For each of those cases it is important to notice that we cannot use the information for anything other than the legitimate use outlined above: just because we use a cookie to track whether a user is logged in doesn’t give us a free pass to also use that cookie for tracking purposes.
If you are interested in a more in-depth analysis of when these exemptions apply, the EU Data Protection Working Party released an opinion on exemptions in 2012 (with examples) where they delve deeper into it. I can highly recommend reading it. It even includes a specific analysis of first-party anonymized analytics, concluding that “While they are often considered as a ‘strictly necessary’ tool for website operators, they are not strictly necessary to provide a functionality explicitly requested by the user […]. As a consequence, these cookies do not fall under the [exemptions]” (although the working group recommends that if Article 5(3) is revisited, an exemption for them could be granted - this has not happened at the time of writing).
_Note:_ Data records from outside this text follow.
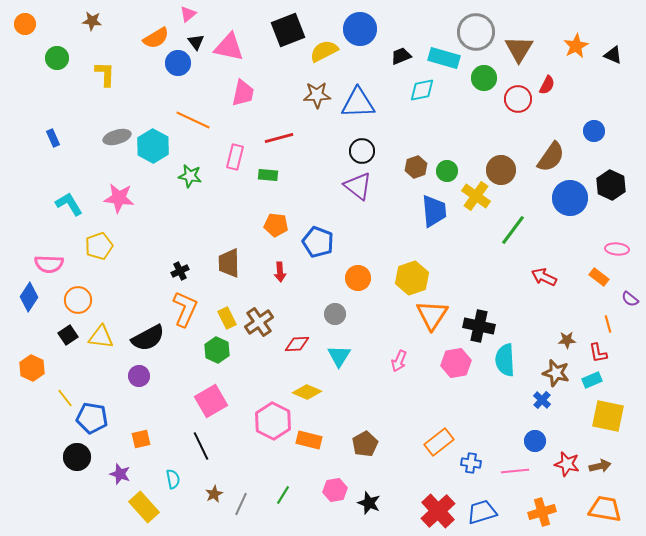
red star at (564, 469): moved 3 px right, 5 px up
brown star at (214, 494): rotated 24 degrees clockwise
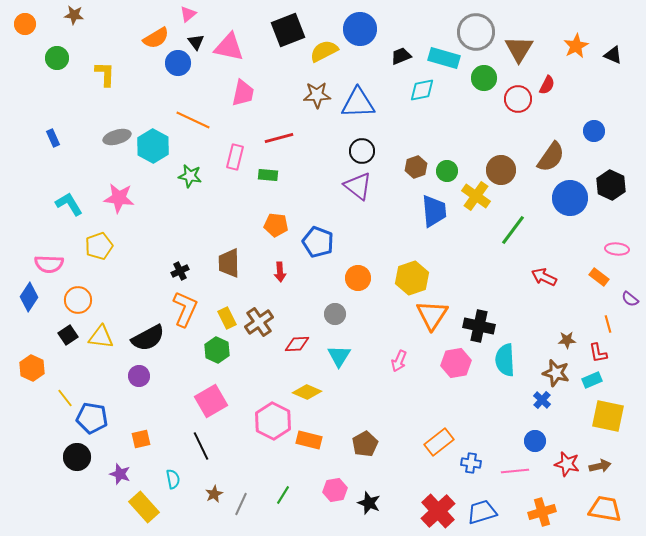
brown star at (92, 21): moved 18 px left, 6 px up
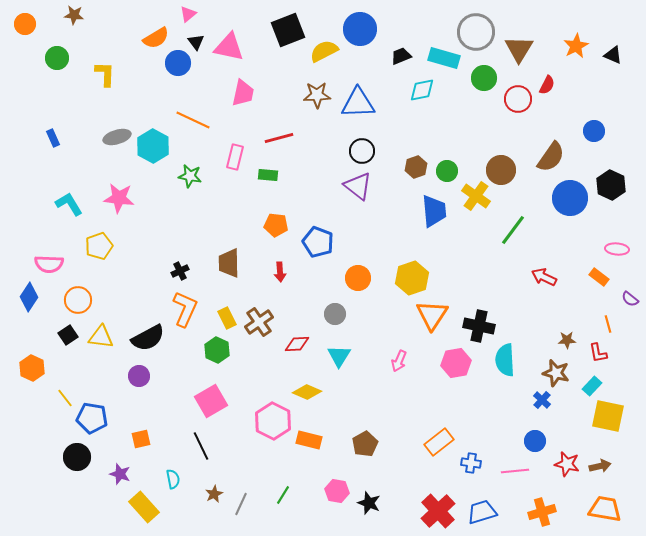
cyan rectangle at (592, 380): moved 6 px down; rotated 24 degrees counterclockwise
pink hexagon at (335, 490): moved 2 px right, 1 px down; rotated 20 degrees clockwise
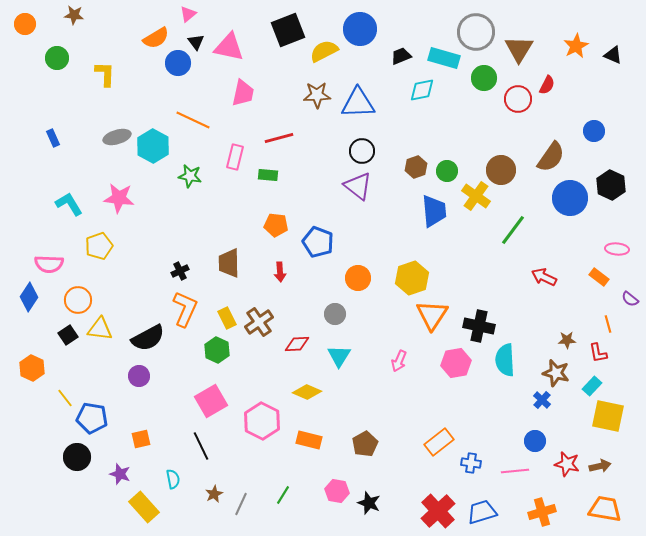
yellow triangle at (101, 337): moved 1 px left, 8 px up
pink hexagon at (273, 421): moved 11 px left
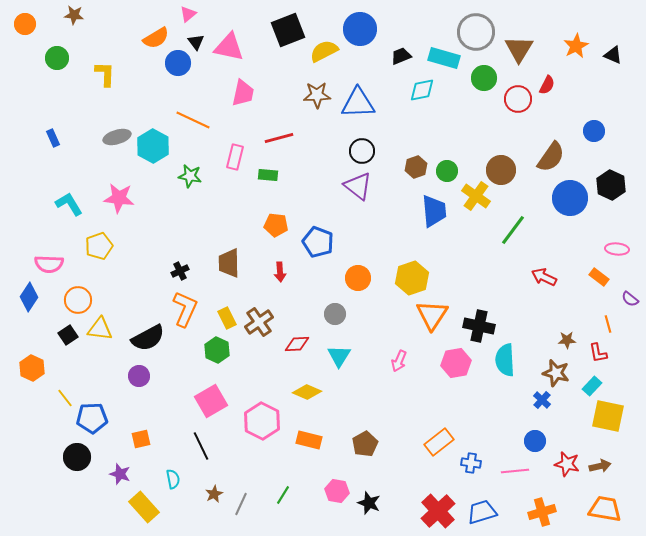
blue pentagon at (92, 418): rotated 12 degrees counterclockwise
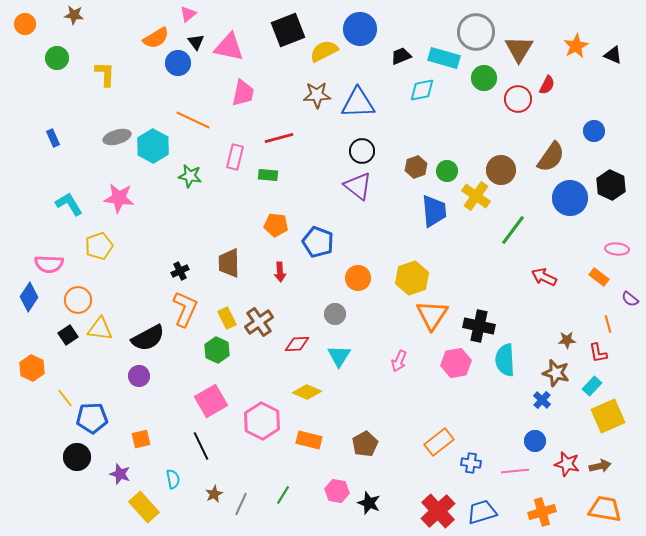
yellow square at (608, 416): rotated 36 degrees counterclockwise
Although it might come as a surprise (it certainly did for me), privacy-aware and cookie-free analytics aren’t going to save us from cookie banners with the way the legislation is currently written. If you are interested in avoiding cookie popups on your website, there, unfortunately, aren’t any useful analytics solutions that will legally allow that. Whether that is good or bad certainly depends on perspective: user privacy has taken huge strides, and its protection is important. At the same time, even the EU Data Protection Working Party has conceded that first-party anonymized analytics might be worth an exemption. But since this exemption has not yet been implemented, there is only one conclusion possible:
Like it or not, the cookie banners are here to stay.